Set down, exactly as written, every line from the top of the records below to the line containing "Consiglio, del 13", both ends included, and no others.

^^^^^^^^^^^^^^^^

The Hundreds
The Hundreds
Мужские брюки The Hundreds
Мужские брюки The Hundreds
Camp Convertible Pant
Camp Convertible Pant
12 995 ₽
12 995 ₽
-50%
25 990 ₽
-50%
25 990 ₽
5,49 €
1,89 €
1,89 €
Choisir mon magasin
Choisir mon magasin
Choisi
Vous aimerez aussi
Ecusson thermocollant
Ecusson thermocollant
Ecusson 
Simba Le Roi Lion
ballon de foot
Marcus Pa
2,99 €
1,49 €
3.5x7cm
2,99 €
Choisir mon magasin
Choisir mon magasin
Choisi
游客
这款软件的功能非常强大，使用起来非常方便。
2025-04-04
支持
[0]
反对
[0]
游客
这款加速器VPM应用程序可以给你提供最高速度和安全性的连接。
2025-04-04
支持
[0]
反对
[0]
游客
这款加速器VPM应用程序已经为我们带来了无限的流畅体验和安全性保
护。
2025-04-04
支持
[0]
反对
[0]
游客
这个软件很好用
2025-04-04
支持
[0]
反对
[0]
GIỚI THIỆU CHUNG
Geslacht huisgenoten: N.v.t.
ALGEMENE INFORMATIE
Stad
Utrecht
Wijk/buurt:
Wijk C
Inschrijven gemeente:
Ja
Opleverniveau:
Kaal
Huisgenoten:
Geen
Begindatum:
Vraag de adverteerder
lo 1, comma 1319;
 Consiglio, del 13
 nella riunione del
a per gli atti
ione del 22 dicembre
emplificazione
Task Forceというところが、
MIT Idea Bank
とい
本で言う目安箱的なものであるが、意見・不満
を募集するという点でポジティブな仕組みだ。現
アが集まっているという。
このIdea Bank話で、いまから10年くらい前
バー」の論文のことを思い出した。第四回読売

^^^^^^^^^^^^^^^^

#### [Solution to this exercise]
The Hundreds
The Hundreds
Мужские брюки The Hundreds
Мужские брюки The Hundreds
Camp Convertible Pant
Camp Convertible Pant
12 995 ₽
12 995 ₽
-50%
25 990 ₽
-50%
25 990 ₽
5,49 €
1,89 €
1,89 €
Choisir mon magasin
Choisir mon magasin
Choisi
Vous aimerez aussi
Ecusson thermocollant
Ecusson thermocollant
Ecusson 
Simba Le Roi Lion
ballon de foot
Marcus Pa
2,99 €
1,49 €
3.5x7cm
2,99 €
Choisir mon magasin
Choisir mon magasin
Choisi
游客
这款软件的功能非常强大，使用起来非常方便。
2025-04-04
支持
[0]
反对
[0]
游客
这款加速器VPM应用程序可以给你提供最高速度和安全性的连接。
2025-04-04
支持
[0]
反对
[0]
游客
这款加速器VPM应用程序已经为我们带来了无限的流畅体验和安全性保
护。
2025-04-04
支持
[0]
反对
[0]
游客
这个软件很好用
2025-04-04
支持
[0]
反对
[0]
GIỚI THIỆU CHUNG
Geslacht huisgenoten: N.v.t.
ALGEMENE INFORMATIE
Stad
Utrecht
Wijk/buurt:
Wijk C
Inschrijven gemeente:
Ja
Opleverniveau:
Kaal
Huisgenoten:
Geen
Begindatum:
Vraag de adverteerder
lo 1, comma 1319;
 Consiglio, del 13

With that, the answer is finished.